URL attributes may be defined using the URL File Dialog.
Unless explicitly stated otherwise, URL attributes of File Operation components accept multiple URLs separated with a semicolon (';').
![]() | Important |
---|---|
To ensure graph portability, forward slashes must be used when defining the path in URLs (even on Microsoft Windows). |
Most protocols support wildcards: ?
(question mark) matches
one arbitrary character; *
(asterisk) matches any number
of arbitrary characters. Note that wildcard support and their syntax is
protocol-dependent.
Below are some examples of possible URL for File Operations:
/path/filename.txt
One specified file.
/path1/filename1.txt;/path2/filename2.txt
Two specified files.
/path/filename?.txt
All files satisfying the mask.
/path/*
All files in the specified directory.
/path?/*.txt
All .txt
files in directories that satisfy
the path?
mask.
ftp://username:password@server/path/filename.txt
Denotes the path/filename.txt
file on a remote
server connected via an FTP protocol using username and password.
If the initial working directory differs from the server root directory, please use absolute FTP paths, see below.
ftp://username:password@server/%2Fpath/filename.txt
Denotes the /path/filename.txt
file on a remote
server - the initial slash must be escaped as %2F
.
The path is absolute with respect to the server root directory.
ftp://username:password@server/dir/*.txt
Denotes all files satisfying the mask on a remote server connected via an FTP protocol using username and password.
sftp://username:password@server/path/filename.txt
Denotes the filename.txt
file on a remote server
connected via an SFTP protocol using username and password.

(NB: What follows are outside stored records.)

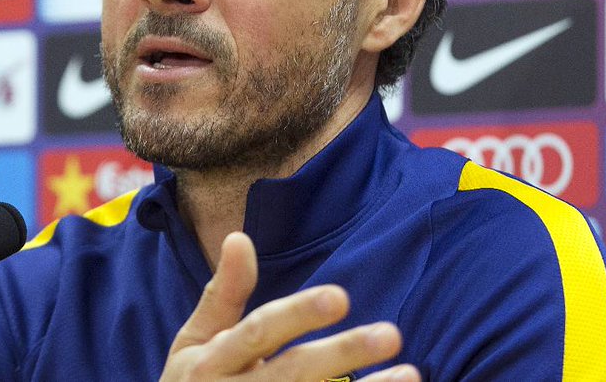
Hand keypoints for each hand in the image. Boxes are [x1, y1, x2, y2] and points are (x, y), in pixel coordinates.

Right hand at [160, 232, 419, 381]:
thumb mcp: (194, 341)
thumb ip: (222, 294)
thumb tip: (239, 237)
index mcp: (210, 364)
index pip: (257, 334)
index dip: (297, 315)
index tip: (341, 296)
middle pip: (291, 375)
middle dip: (341, 354)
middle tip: (390, 333)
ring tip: (411, 374)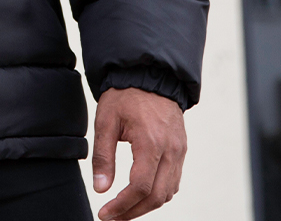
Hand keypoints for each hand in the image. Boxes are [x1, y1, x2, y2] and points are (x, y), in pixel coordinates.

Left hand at [92, 88, 187, 219]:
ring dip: (146, 206)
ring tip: (124, 209)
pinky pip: (173, 181)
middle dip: (133, 212)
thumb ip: (103, 156)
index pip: (140, 187)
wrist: (149, 74)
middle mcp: (170, 150)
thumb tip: (100, 188)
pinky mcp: (181, 149)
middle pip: (157, 197)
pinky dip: (158, 193)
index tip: (105, 214)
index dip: (122, 205)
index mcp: (151, 142)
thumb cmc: (125, 94)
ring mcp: (179, 151)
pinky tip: (141, 194)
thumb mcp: (106, 120)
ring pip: (168, 192)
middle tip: (112, 217)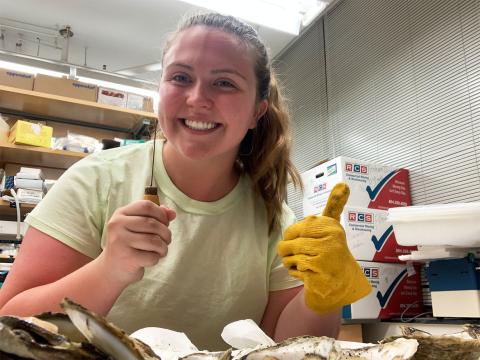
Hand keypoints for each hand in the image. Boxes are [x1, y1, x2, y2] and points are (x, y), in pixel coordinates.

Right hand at [96, 200, 175, 285]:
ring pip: (154, 240)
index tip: (164, 224)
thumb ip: (156, 217)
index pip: (147, 205)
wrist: (112, 270)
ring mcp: (121, 241)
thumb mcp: (139, 227)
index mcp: (120, 214)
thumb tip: (172, 213)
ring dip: (163, 247)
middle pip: (152, 223)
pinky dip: (157, 258)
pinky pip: (152, 256)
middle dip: (166, 233)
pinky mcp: (127, 258)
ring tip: (161, 250)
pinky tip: (151, 259)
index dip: (161, 214)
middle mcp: (117, 225)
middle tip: (166, 240)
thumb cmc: (130, 245)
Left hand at [277, 182, 370, 313]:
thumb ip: (335, 205)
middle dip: (288, 250)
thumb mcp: (332, 226)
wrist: (342, 283)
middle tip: (299, 255)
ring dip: (291, 262)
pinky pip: (294, 268)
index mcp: (330, 225)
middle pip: (289, 241)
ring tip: (305, 264)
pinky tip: (308, 273)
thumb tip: (343, 183)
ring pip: (289, 255)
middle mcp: (330, 238)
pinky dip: (295, 272)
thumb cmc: (332, 251)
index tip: (304, 243)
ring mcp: (324, 255)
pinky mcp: (319, 271)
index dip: (292, 238)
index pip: (294, 229)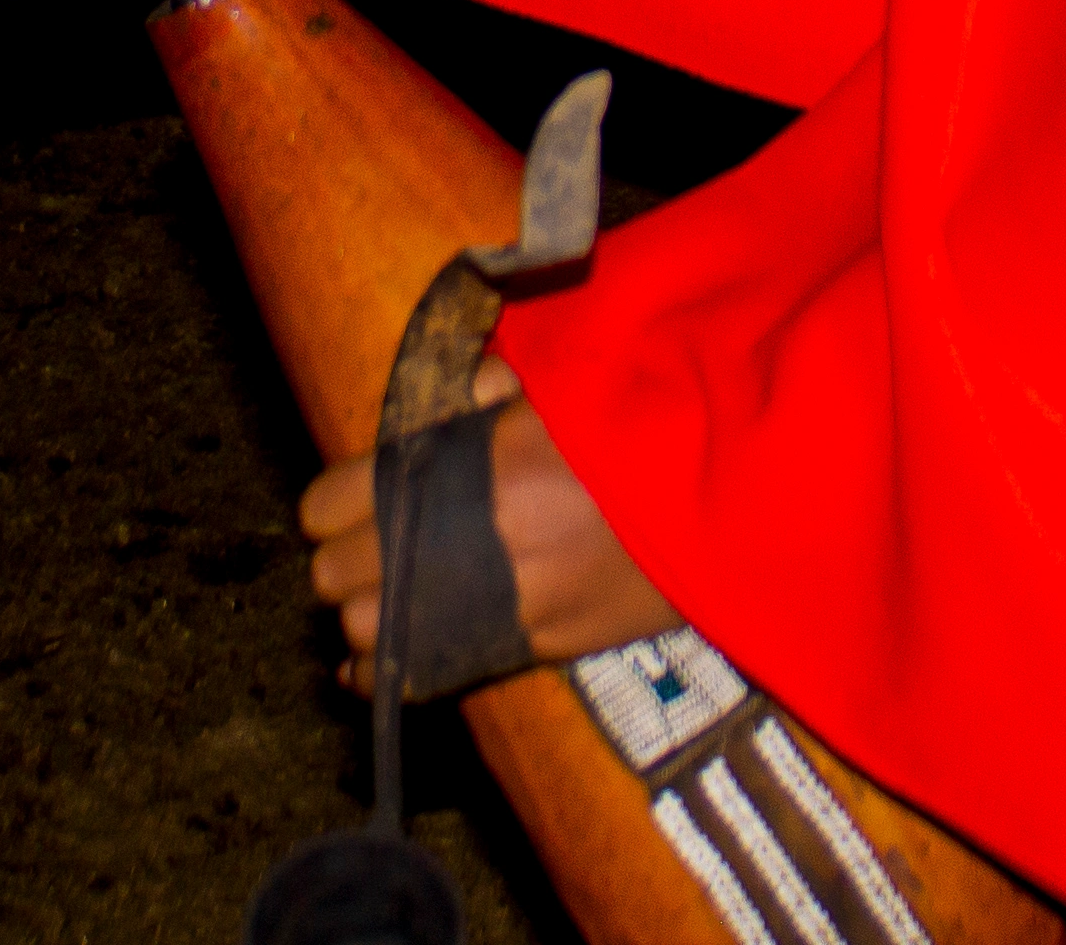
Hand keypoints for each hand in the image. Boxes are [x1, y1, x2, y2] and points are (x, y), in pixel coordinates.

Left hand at [298, 362, 680, 671]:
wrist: (732, 491)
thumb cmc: (646, 424)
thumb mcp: (556, 388)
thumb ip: (482, 391)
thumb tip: (443, 398)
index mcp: (466, 467)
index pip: (333, 503)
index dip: (335, 502)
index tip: (351, 499)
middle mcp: (470, 543)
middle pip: (338, 575)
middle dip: (345, 559)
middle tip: (370, 543)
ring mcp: (502, 604)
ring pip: (369, 634)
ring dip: (370, 613)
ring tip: (391, 591)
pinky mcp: (536, 646)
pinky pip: (425, 677)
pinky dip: (389, 674)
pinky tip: (376, 666)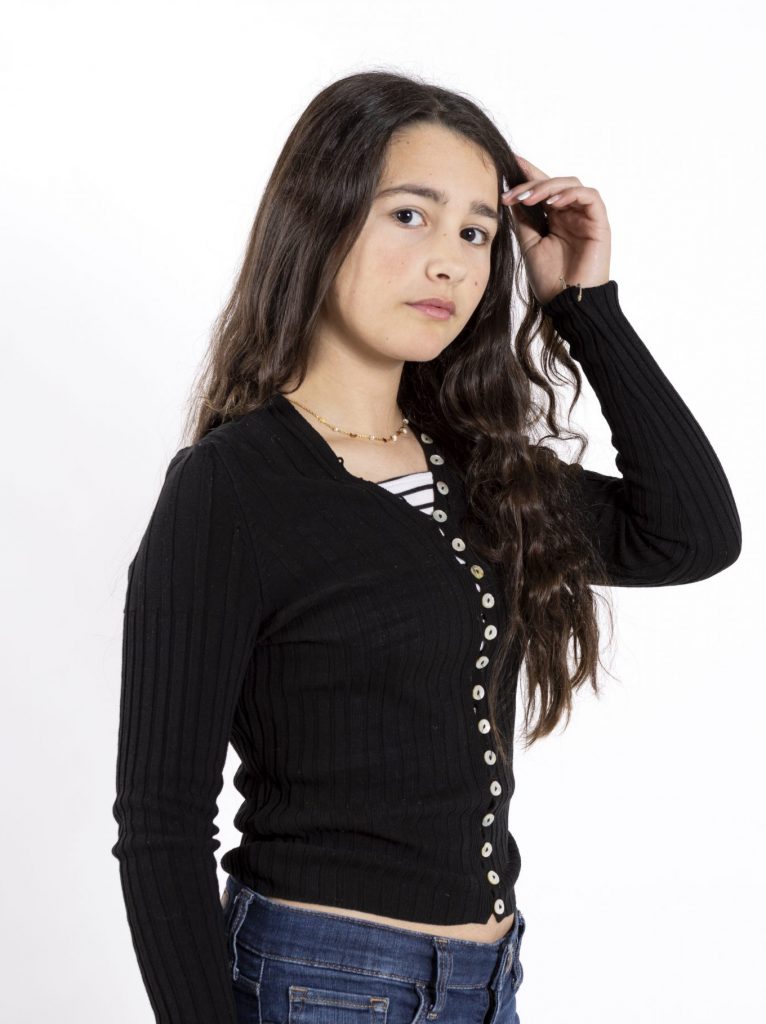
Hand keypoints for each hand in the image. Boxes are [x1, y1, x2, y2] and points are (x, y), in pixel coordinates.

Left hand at [501, 155, 611, 304]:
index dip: (527, 173)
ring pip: (571, 184)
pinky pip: (589, 196)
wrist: (566, 303)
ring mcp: (586, 217)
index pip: (542, 189)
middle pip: (554, 183)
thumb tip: (510, 196)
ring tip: (529, 199)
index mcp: (555, 219)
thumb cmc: (549, 280)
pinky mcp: (599, 222)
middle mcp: (571, 214)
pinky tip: (552, 203)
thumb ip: (523, 220)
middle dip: (531, 184)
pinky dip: (570, 194)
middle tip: (512, 193)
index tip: (507, 162)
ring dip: (548, 187)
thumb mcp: (529, 245)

sftp://username:password@server/path?/filename.txt
Denotes all files filename.txt
in directories
satisfying the mask on a remote server connected via SFTP protocol
using username and password.
http://server/path/filename.txt
Denotes the filename.txt
file on a remote
server connected via an HTTP protocol.
https://server/path/filename.txt
Denotes the filename.txt
file on a remote
server connected via an HTTPS protocol.
s3://access_key_id:secret_access_key@s3.amazonaws.com/bucketname/path/filename.txt
Denotes the path/filename.txt
object located in
Amazon S3 web storage service in a bucket bucketname
.
The connection is established using the specified access key ID and
secret access key.
hdfs://CONNECTION_ID/path/filename.txt
Denotes the filename.txt
file on Hadoop HDFS.
The "CONNECTION_ID
" stands for the ID of a Hadoop
connection defined in a graph.
smb://domain%3Buser:password@server/path/filename.txt
smb2://domain%3Buser:password@server/path/filename.txt
Denotes a file located in a Windows share (Microsoft SMB/CIFS protocol).
The URL path may contain wildcards (both * and ? are supported). The
server
part may be a DNS name, an IP address or
a NetBIOS name. The Userinfo part of the URL (domain%3Buser:password
)
is not mandatory and any URL reserved character it contains should be
escaped using the %-encoding similarly to the semicolon ;
character with %3B
in the example (the semicolon
is escaped because it collides with the default CloverDX file URL separator).
The SMB version 1 protocol is implemented in the JCIFS library which may be configured using Java system properties. See Setting Client Properties in JCIFS documentation for a list of all configurable properties.
The SMB version 2 and 3 protocol is implemented in the SMBJ library which depends on the Bouncy Castle library.
A sandbox resource, whether it is a shared, local or partitioned sandbox, is specified in a graph under the fileURL attributes as a so called sandbox URL like this:
sandbox://data/path/to/file/file.dat
where "data" is a code for sandbox and "path/to/file/file.dat" is the path to the resource from the sandbox root. A graph does not have to run on the node which has local access to the resource.